Le 3 mai, journée mondiale de la liberté de la presse, me ramène chaque année à une douleur profonde, celle d’avoir perdu mes deux parents, assassinés dans la nuit du 2 au 3 novembre 2005. Mon père, Franck Ngyke Kangindu, journaliste à La Référence Plus, et ma mère, Hélène Mpaka, ont été froidement exécutés à leur domicile devant leurs enfants. Un double meurtre resté impuni jusqu’à ce jour.

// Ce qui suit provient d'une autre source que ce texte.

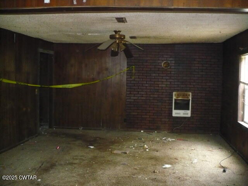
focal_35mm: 37
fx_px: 265
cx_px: 124
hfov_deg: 50.1
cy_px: 93
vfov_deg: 38.7
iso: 640
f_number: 2.8
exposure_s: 1/30
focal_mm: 6.1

En 2019, un an après l’accession au pouvoir du Président Félix-Antoine Tshisekedi Tshilombo, j’ai eu l’opportunité d’être présentée à lui à l’hôtel Béatrice, lors de la célébration de cette même journée. Ému, il m’a confié : « Je connaissais bien votre père », avant d’instruire son conseiller en communication de l’époque, feu Charles Kilosho, de lui soumettre le dossier. J’ai nourri l’espoir que ce président, porteur du rêve de l’État de droit, irait au bout de cette promesse. Mais cette lumière s’est vite éteinte…
Le 3 mai 2023, au Fleuve Congo Hôtel, j’ai une nouvelle fois pris mon courage à deux mains pour interpeller personnellement le Président, à la sortie de son discours. Je lui ai rappelé que j’étais la fille du journaliste Franck Ngyke, que le double crime de mes parents restait sans justice, alors même que dans son allocution il avait affirmé : « Aucun crime de journaliste ne restera impuni sous mon mandat. » Pourquoi donc le nôtre, 18 ans après, reste-t-il dans l’ombre ?
Touché une fois de plus, le Président a demandé à son chef de protocole, M. Bob, de programmer une audience avec les orphelins de Franck Ngyke. Hélas, ce rendez-vous n’a jamais eu lieu. J’ai frappé à toutes les portes, du ministre de la Communication aux anciens amis de mon père. Silence total. Pourquoi ce mutisme ? Pourquoi cette indifférence ?
C’est face à cette injustice que j’ai lancé un plaidoyer pour la reconnaissance nationale des 22 journalistes assassinés en RDC, afin qu’ils soient élevés au rang de Martyrs de la liberté de la presse. Une démarche reçue avec attention par le ministre de la Communication en novembre 2023… mais restée sans suite jusqu’à ce jour.
En ce 3 mai 2025, alors que le Président s’adressera encore une fois aux professionnels des médias, se souviendra-t-il de nous ? De ces familles brisées par la privation de cette liberté ? De ces enfants devenus adultes avec des plaies non cicatrisées ? Le moment n’est-il pas venu d’agir concrètement ?
La mémoire des journalistes assassinés mérite justice. La liberté de la presse ne se célèbre pas seulement en discours, elle s’incarne aussi dans la réparation.